Anna Kunz refers to color as her “primary device,” used to elicit a visceral response in the viewer.  Insistent shapes and broad gestures are rendered in complex colors and unlikely combinations, her intuitive experimentation with harmony and dissonance often results in an incongruous beauty.  Kunz is intrigued by the, “relationships between the object and the subject, the ambiguous with the metaphorical, the ‘real’ with the illusion” and creates installations that bridge these gaps. She often expands her paintings into the third dimension, breaking free of the picture plane by creating environments based on her abstract compositions.  For this exhibition, Kunz will create a work directly on the walls that will extend into the physical space of the gallery.  The viewer enters into the painting and participates in the ephemeral experience of a temporary work.  Anna Kunz received her MFA from Northwestern University, in Evanston and her BFA from the School of the Art Institute of Chicago.


Color is a sensation resulting from light waves stimulating the retina.  Like color itself, Michael McCaffrey’s art takes place on the back of the retina and can be just as elusive. Avoiding objective categorization, McCaffrey’s paintings blur the lines between the monochrome and op art.  His most optically charged works combine intensely saturated analogous colors in a system of concentric circles, resulting in vibrating target paintings that “leave a visceral burn on the retina.”  McCaffrey’s most recent paintings have delved further into the monochrome.  He has reduced the contrast of tone and color in the circles causing them to blend into a subtle variation of the background.  In some instances, his system of concentric circles has congealed into a circular mass at the center of the square PVC panel.  The result is a floating, almost breathing elliptical shape suspended weightlessly in an ethereal space.  Michael McCaffrey received his MFA from the University of Illinois at Urbana-Champaign and a BA in painting from Glasgow School of Art in Scotland.

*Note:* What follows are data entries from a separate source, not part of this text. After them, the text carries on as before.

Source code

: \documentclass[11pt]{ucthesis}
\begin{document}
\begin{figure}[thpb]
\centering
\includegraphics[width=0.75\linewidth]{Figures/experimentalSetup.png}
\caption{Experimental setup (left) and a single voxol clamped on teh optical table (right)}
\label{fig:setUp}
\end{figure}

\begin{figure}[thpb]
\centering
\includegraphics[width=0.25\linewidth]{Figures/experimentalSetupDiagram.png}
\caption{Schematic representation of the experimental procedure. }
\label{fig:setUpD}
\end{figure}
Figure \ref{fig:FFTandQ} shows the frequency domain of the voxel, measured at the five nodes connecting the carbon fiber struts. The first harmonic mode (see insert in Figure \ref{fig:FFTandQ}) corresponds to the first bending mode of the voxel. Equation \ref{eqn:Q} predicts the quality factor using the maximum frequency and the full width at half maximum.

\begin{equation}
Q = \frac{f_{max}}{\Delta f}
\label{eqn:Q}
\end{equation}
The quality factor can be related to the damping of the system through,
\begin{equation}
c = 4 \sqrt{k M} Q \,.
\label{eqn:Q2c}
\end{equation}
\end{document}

Martina Nehrling uses painting as a means of engaging in a dialogue with the visual world, communicating through an emotional use of color.  Nehrling’s palette is distinguished by a euphoric almost manic use of primary and spectral colors banded together in a system of marks across the surface of the painting.  Nehrling states that she uses color, “in order to engage and explore its imprecise language that is suspiciously downplayed as a rule.”  Nehrling’s paintings question the decorative label attributed to these hues and call for a re-examination of those colors previously written off as too pretty and inconsequential.  Martina Nehrling received her MFA from the University of Chicago and her BFA from the School of the Art Institute of Chicago.


Dann Witczak restricts his color schemes to two or three closely related hues and explores the transitions that lead from one color to the next – a practice that at once narrows the initial selection while expanding the overall range of color to seemingly infinite tonal variations.  In several instances, Witczak’s colors are inspired by nature “not by imitating it, but by transforming its essential visual properties into a new experience.”  In these works, his focus is on a direct comparison of man-made vs. organic patterns.  Panels or strips of exotic hardwoods are attached to canvases painted with vivid strokes of intense colors analogous to the grain of the wood.  Witczak does not attempt a trompe l’oeil rendering of his referent, instead his flamboyant colors almost overshadow the natural beauty of the chosen hardwoods.  Dann Witczak received his BFA from the Cleveland Institute of Art.